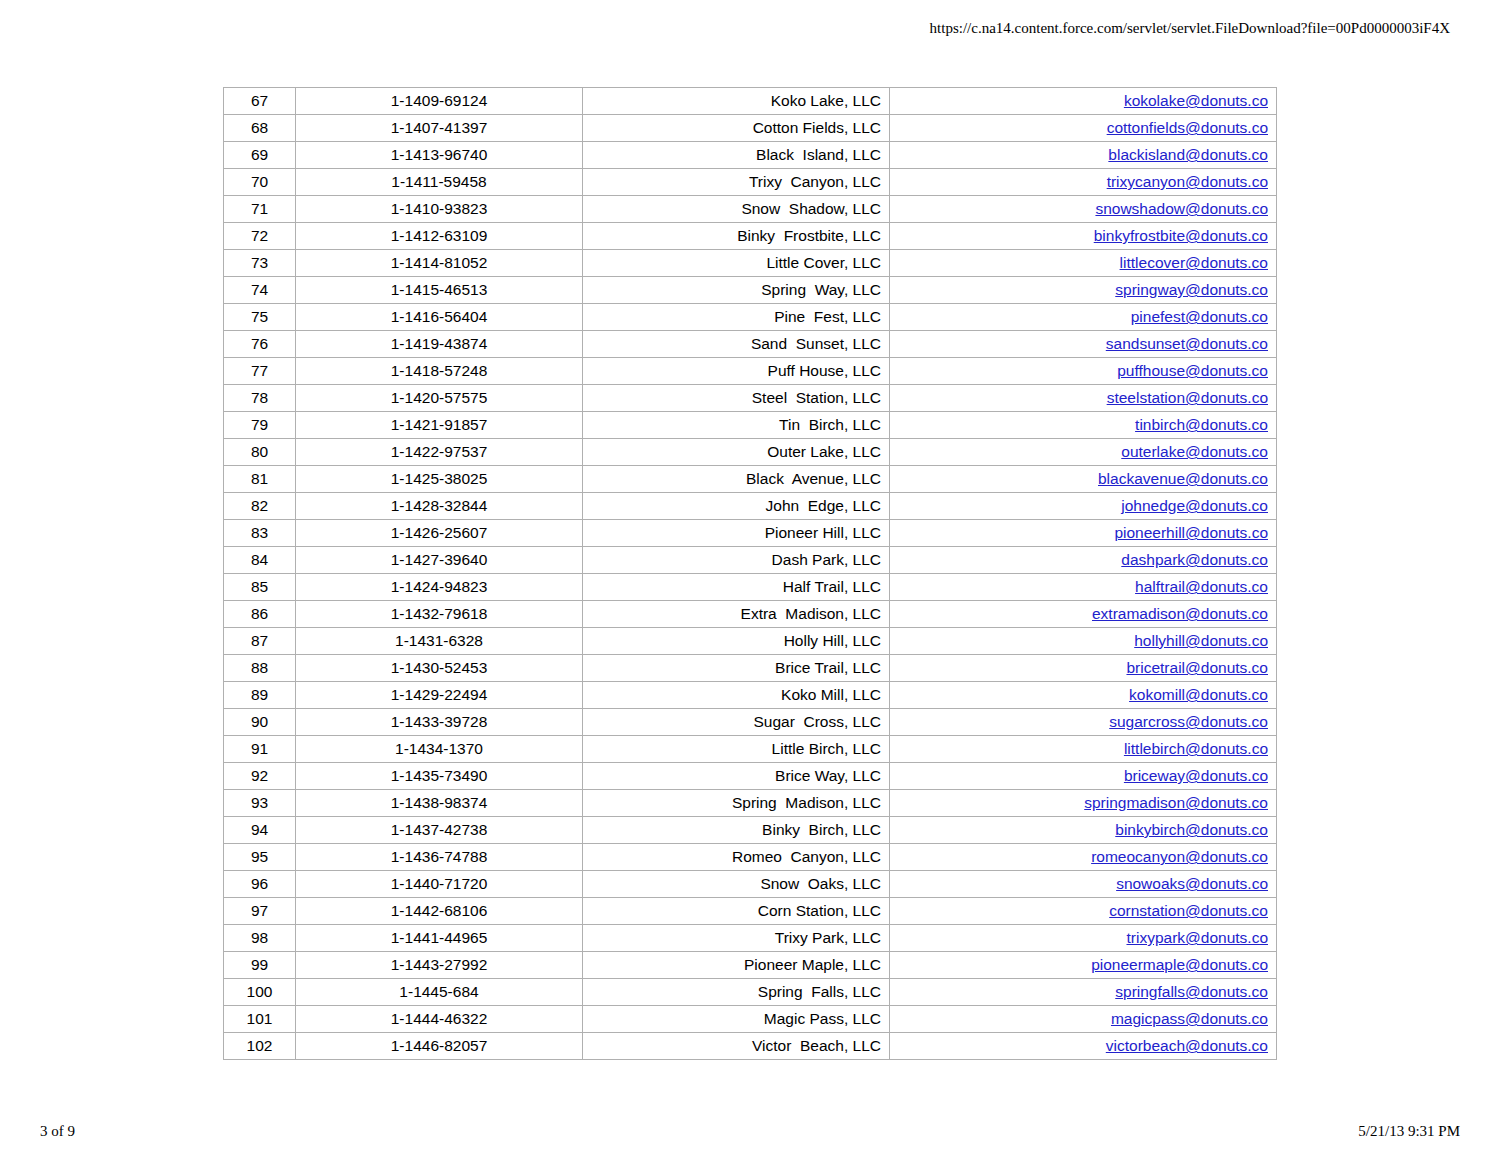https://c.na14.content.force.com/servlet/servlet.FileDownload?file=00Pd0000003iF4X
| 67 | 1-1409-69124 | Koko Lake, LLC | kokolake@donuts.co |
| 68 | 1-1407-41397 | Cotton Fields, LLC | cottonfields@donuts.co |
| 69 | 1-1413-96740 | Black Island, LLC | blackisland@donuts.co |
| 70 | 1-1411-59458 | Trixy Canyon, LLC | trixycanyon@donuts.co |
| 71 | 1-1410-93823 | Snow Shadow, LLC | snowshadow@donuts.co |
| 72 | 1-1412-63109 | Binky Frostbite, LLC | binkyfrostbite@donuts.co |
| 73 | 1-1414-81052 | Little Cover, LLC | littlecover@donuts.co |
| 74 | 1-1415-46513 | Spring Way, LLC | springway@donuts.co |
| 75 | 1-1416-56404 | Pine Fest, LLC | pinefest@donuts.co |
| 76 | 1-1419-43874 | Sand Sunset, LLC | sandsunset@donuts.co |
| 77 | 1-1418-57248 | Puff House, LLC | puffhouse@donuts.co |
| 78 | 1-1420-57575 | Steel Station, LLC | steelstation@donuts.co |
| 79 | 1-1421-91857 | Tin Birch, LLC | tinbirch@donuts.co |
| 80 | 1-1422-97537 | Outer Lake, LLC | outerlake@donuts.co |
| 81 | 1-1425-38025 | Black Avenue, LLC | blackavenue@donuts.co |
| 82 | 1-1428-32844 | John Edge, LLC | johnedge@donuts.co |
| 83 | 1-1426-25607 | Pioneer Hill, LLC | pioneerhill@donuts.co |
| 84 | 1-1427-39640 | Dash Park, LLC | dashpark@donuts.co |
| 85 | 1-1424-94823 | Half Trail, LLC | halftrail@donuts.co |
| 86 | 1-1432-79618 | Extra Madison, LLC | extramadison@donuts.co |
| 87 | 1-1431-6328 | Holly Hill, LLC | hollyhill@donuts.co |
| 88 | 1-1430-52453 | Brice Trail, LLC | bricetrail@donuts.co |
| 89 | 1-1429-22494 | Koko Mill, LLC | kokomill@donuts.co |
| 90 | 1-1433-39728 | Sugar Cross, LLC | sugarcross@donuts.co |
| 91 | 1-1434-1370 | Little Birch, LLC | littlebirch@donuts.co |
| 92 | 1-1435-73490 | Brice Way, LLC | briceway@donuts.co |
| 93 | 1-1438-98374 | Spring Madison, LLC | springmadison@donuts.co |
| 94 | 1-1437-42738 | Binky Birch, LLC | binkybirch@donuts.co |
| 95 | 1-1436-74788 | Romeo Canyon, LLC | romeocanyon@donuts.co |
| 96 | 1-1440-71720 | Snow Oaks, LLC | snowoaks@donuts.co |
| 97 | 1-1442-68106 | Corn Station, LLC | cornstation@donuts.co |
| 98 | 1-1441-44965 | Trixy Park, LLC | trixypark@donuts.co |
| 99 | 1-1443-27992 | Pioneer Maple, LLC | pioneermaple@donuts.co |
| 100 | 1-1445-684 | Spring Falls, LLC | springfalls@donuts.co |
| 101 | 1-1444-46322 | Magic Pass, LLC | magicpass@donuts.co |
| 102 | 1-1446-82057 | Victor Beach, LLC | victorbeach@donuts.co |
3 of 9 5/21/13 9:31 PM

===============

Problem to solve = Run a filter over the data above and keep each line that contains the word "Trixy".

Completed exercise =
| 70 | 1-1411-59458 | Trixy Canyon, LLC | trixycanyon@donuts.co |
| 98 | 1-1441-44965 | Trixy Park, LLC | trixypark@donuts.co |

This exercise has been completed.